Source data

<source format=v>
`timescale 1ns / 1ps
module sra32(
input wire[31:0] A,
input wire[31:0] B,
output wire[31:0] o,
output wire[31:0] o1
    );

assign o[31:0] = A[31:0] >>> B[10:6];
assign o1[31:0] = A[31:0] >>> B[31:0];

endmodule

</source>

...

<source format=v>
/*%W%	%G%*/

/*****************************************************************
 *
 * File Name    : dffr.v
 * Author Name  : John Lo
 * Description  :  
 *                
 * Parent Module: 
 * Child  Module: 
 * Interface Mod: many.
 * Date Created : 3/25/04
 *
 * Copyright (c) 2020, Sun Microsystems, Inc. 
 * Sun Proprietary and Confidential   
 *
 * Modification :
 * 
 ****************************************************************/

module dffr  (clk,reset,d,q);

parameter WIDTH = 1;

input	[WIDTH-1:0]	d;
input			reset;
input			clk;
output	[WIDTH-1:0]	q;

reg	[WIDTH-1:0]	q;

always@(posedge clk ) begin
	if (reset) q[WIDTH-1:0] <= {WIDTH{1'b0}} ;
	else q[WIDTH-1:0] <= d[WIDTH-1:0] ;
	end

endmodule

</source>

Goal of the exercise
Throughout the material above, find every line holding "WIDTH" and copy it.

Output of the task
parameter WIDTH = 1;
input	[WIDTH-1:0]	d;
output	[WIDTH-1:0]	q;
reg	[WIDTH-1:0]	q;
	if (reset) q[WIDTH-1:0] <= {WIDTH{1'b0}} ;
	else q[WIDTH-1:0] <= d[WIDTH-1:0] ;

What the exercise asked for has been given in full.